One of ADHO’s ways of welcoming promising new members into our community and celebrating the achievements of those already working in the field is the presentations of prizes. We are delighted to say that we’ve been able to offer a record of student bursaries to DH 2014. And, as you may know from the conference schedule, the Zampoli award will be presented this Thursday to one of the DH community’s most widely respected and foundational figures, Ray Siemens.  At the banquet and in the closing session on Friday, you will hear more about the other prizes. One of these is the Fortier Prize, which will be awarded to the young scholar giving the best presentation at this conference. The Fortier Prize honors the memory of Paul Fortier, who lived from1939-2005. Paul had a keen ear not just for new voices, but also for the newness in what those voices had to say. In 1993, Paul was awarded the honor of University Distinguished Professor by the University of Manitoba, where he had taught at the rank of Professor since 1979 in the Department of French, Spanish and Italian.

The winners of last year’s Fortier prize were Courtney Evans and Ben Jasnow, both from the University of Virginia, for their paper, ‘Mapping Homer’s Catalogue of Ships.’

This year’s carefully selected shortlist features:

  • Marie Saldana:  “An Integrated Approach to the Procedural Modeling of Ancient Cities and Buildings”
  • Anthony Durity & James O’Sullivan: “On Reusability and Electronic Literature”
  • Jérôme Jacquin & Xavier Gradoux: “IMPACT : un dispositif de transcription et de commentaire de l’oral, pour l’enseignement et la recherché”
  • Jill Belli: “Unhappy?
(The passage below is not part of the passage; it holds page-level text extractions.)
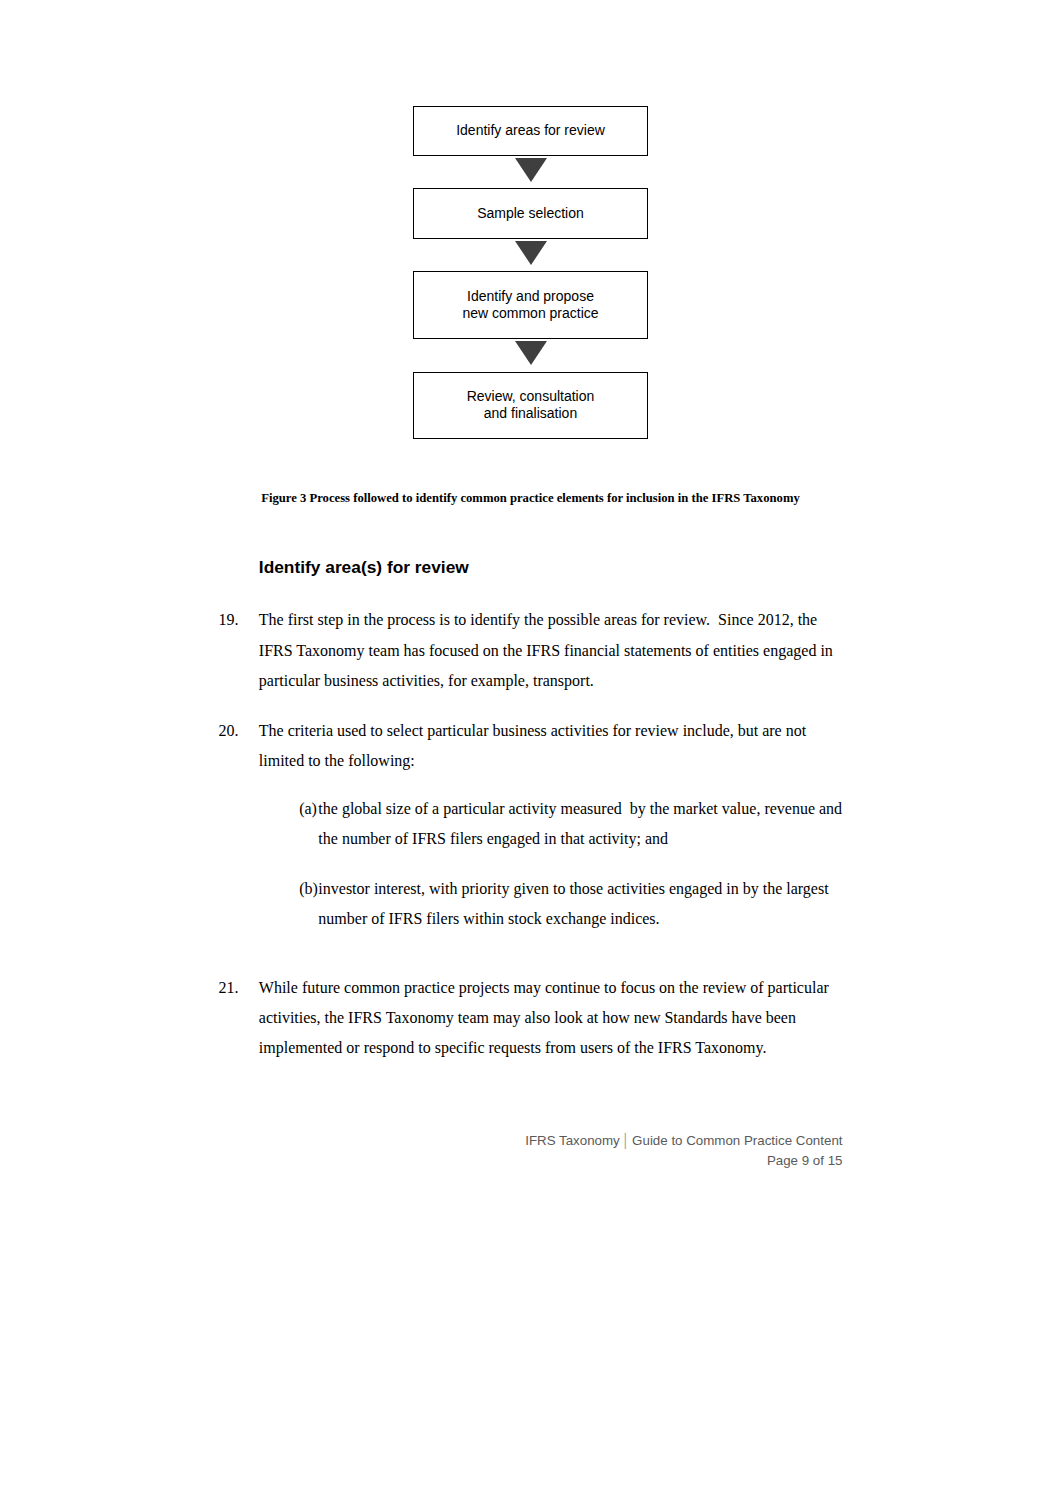Identify areas for review
Sample selection
Identify and propose
new common practice
Review, consultation
and finalisation
Figure 3 Process followed to identify common practice elements for inclusion in the IFRS Taxonomy
Identify area(s) for review
19.
The first step in the process is to identify the possible areas for review. Since 2012, the IFRS Taxonomy team has focused on the IFRS financial statements of entities engaged in particular business activities, for example, transport.
20.
The criteria used to select particular business activities for review include, but are not limited to the following:
(a)
the global size of a particular activity measured by the market value, revenue and the number of IFRS filers engaged in that activity; and
(b)
investor interest, with priority given to those activities engaged in by the largest number of IFRS filers within stock exchange indices.
21.
While future common practice projects may continue to focus on the review of particular activities, the IFRS Taxonomy team may also look at how new Standards have been implemented or respond to specific requests from users of the IFRS Taxonomy.
IFRS Taxonomy│Guide to Common Practice Content
Page 9 of 15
There’s an App for That: Digital Happiness, Data Mining, and Networks of Well-Being”

One of these will receive the Fortier Prize 2014, to be handed out during the closing session–we hope that many of you will be there.

Finally, ADHO is especially pleased to be holding this year’s DH Conference on the splendid campuses of UNIL and EPFL, in recognition of the distinguished work in digital humanities being done here. We thank you for welcoming us so warmly! Our special thanks, of course, go to Claire Clivaz and Frederic Kaplan, our local co-organizers and their hardworking staff, most especially the indispensable Kevin Baumer, who have done so much to make this conference possible. Let’s have a heartfelt round of applause for them all!